A sure sign of panic in the top office is the cancelling of a meeting of the Liberal party room tomorrow. It has already been postponed from last week – and the chief government whip who acknowledged that it would be held now says it won’t.
One Liberal insider believes Mr Dutton is five members short of the 43 votes he needs to topple Mr Turnbull. Despite Mr Turnbull claiming his cabinet and party room are behind him, he is apparently not prepared to test it. If he does pull the trigger, half the cabinet is already in the Dutton camp.

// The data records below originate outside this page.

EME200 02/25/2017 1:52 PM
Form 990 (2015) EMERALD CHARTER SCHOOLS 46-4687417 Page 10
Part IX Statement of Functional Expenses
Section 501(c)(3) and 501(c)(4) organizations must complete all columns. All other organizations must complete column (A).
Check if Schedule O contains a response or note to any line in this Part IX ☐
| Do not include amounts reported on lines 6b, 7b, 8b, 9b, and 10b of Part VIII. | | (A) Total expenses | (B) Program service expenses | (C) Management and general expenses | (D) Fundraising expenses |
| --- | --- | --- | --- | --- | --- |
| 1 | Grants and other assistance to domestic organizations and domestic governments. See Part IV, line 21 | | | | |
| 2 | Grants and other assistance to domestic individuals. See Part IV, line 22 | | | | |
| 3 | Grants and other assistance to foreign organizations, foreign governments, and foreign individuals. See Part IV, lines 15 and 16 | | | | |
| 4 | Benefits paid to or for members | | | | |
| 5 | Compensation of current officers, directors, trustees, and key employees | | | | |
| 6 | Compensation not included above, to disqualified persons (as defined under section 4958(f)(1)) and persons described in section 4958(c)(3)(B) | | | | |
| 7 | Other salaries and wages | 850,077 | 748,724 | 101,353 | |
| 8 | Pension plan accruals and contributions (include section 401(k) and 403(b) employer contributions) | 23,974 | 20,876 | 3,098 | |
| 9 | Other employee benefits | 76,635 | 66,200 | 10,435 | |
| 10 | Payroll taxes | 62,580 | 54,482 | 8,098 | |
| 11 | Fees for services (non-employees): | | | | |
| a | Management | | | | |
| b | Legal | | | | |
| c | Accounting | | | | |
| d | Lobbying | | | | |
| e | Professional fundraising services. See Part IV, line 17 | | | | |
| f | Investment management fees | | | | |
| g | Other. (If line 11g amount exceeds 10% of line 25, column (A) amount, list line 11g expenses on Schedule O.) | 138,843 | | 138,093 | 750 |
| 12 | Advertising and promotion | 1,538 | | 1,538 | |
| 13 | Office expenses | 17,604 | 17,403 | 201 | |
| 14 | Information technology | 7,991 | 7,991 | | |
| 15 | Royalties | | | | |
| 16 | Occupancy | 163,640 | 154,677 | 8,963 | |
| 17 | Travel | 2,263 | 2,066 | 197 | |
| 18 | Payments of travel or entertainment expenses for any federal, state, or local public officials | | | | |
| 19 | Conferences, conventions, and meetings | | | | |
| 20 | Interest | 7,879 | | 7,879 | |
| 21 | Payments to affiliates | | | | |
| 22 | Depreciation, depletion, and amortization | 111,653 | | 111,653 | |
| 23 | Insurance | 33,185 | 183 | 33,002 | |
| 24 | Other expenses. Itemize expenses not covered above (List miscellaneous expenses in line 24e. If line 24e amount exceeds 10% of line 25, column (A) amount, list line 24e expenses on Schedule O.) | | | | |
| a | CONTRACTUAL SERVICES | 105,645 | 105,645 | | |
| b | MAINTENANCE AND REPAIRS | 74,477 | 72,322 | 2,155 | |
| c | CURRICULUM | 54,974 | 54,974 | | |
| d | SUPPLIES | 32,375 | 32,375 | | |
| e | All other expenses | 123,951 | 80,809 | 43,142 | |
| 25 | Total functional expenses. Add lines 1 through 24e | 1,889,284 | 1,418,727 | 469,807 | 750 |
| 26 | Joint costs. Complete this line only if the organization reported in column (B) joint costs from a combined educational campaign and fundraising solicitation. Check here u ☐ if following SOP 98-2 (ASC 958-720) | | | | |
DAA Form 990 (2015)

Former prime minister Tony Abbott has been urging other MPs to back Mr Dutton. At the doors of Parliament House on Monday, he claimed the current row is about policy and not personalities.
But his constant changing of demands on policy gives a lie to that. It is unlikely that Mr Turnbull’s latest capitulation – refusing to legislate or regulate an emissions reduction target of 26 per cent – will do anything to dissuade the malcontents from their course of action.
They have the numbers to demand a special party room meeting this week. If they don’t, it is because they think they need more time to convince the waverers that the government’s cause is lost under Mr Turnbull.
They are counting on a couple of worse polls, especially Newspolls, to do the trick. Their antics are designed to ensure this outcome.
Either way, Malcolm Turnbull’s leadership is being short-circuited.